EXERCISE PROMPT
The data below should be copied out exactly, with its pictures omitted.

GIVEN DATA

# # #

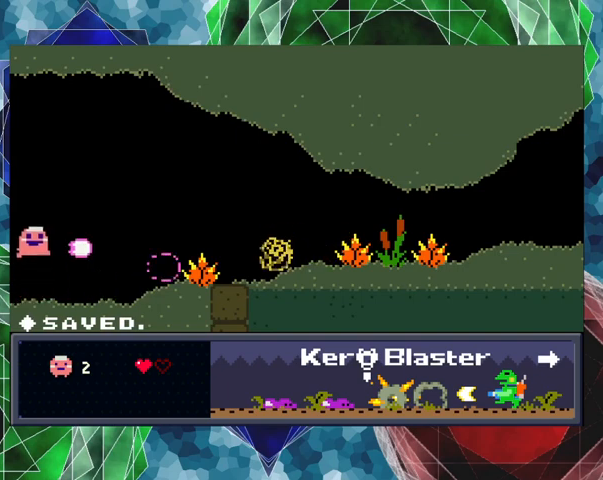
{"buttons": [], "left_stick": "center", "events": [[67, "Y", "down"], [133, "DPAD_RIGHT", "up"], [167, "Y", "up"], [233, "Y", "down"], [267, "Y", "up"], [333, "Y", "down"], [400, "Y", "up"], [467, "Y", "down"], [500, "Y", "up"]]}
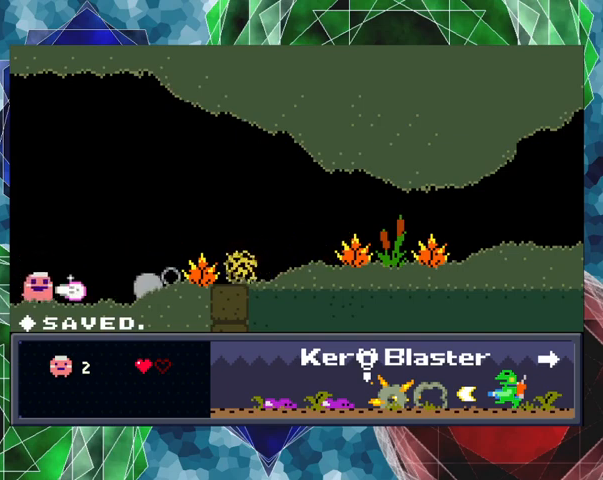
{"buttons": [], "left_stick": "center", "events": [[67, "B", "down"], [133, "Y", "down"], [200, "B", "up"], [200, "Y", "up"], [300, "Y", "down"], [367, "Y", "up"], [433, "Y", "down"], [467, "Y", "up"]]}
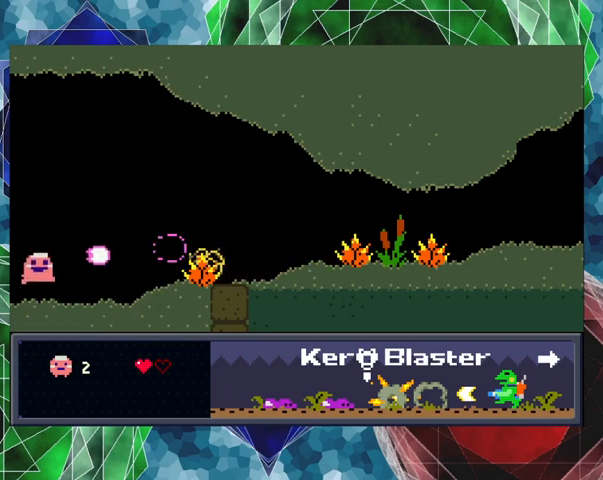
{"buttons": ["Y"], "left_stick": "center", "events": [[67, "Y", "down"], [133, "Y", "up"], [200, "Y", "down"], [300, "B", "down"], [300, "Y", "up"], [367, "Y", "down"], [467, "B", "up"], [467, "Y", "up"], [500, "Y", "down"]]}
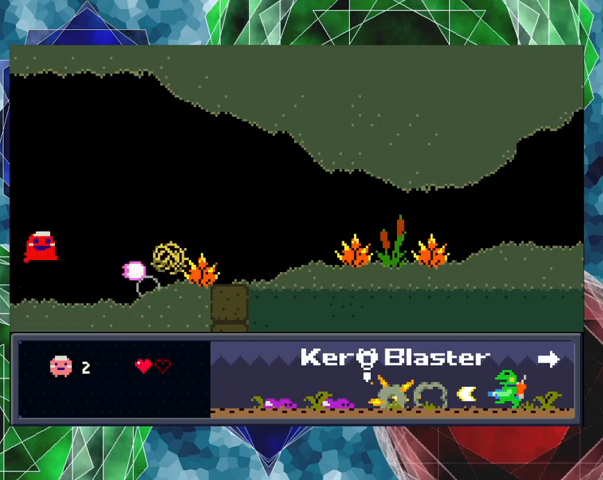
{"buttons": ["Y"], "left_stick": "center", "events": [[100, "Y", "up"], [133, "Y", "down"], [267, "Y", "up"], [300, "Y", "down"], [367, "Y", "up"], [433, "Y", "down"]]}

# # #

ANSWER TO THIS PROBLEM
{"buttons": [], "left_stick": "center", "events": [[67, "Y", "down"], [133, "DPAD_RIGHT", "up"], [167, "Y", "up"], [233, "Y", "down"], [267, "Y", "up"], [333, "Y", "down"], [400, "Y", "up"], [467, "Y", "down"], [500, "Y", "up"]]}
{"buttons": [], "left_stick": "center", "events": [[67, "B", "down"], [133, "Y", "down"], [200, "B", "up"], [200, "Y", "up"], [300, "Y", "down"], [367, "Y", "up"], [433, "Y", "down"], [467, "Y", "up"]]}
{"buttons": ["Y"], "left_stick": "center", "events": [[67, "Y", "down"], [133, "Y", "up"], [200, "Y", "down"], [300, "B", "down"], [300, "Y", "up"], [367, "Y", "down"], [467, "B", "up"], [467, "Y", "up"], [500, "Y", "down"]]}
{"buttons": ["Y"], "left_stick": "center", "events": [[100, "Y", "up"], [133, "Y", "down"], [267, "Y", "up"], [300, "Y", "down"], [367, "Y", "up"], [433, "Y", "down"]]}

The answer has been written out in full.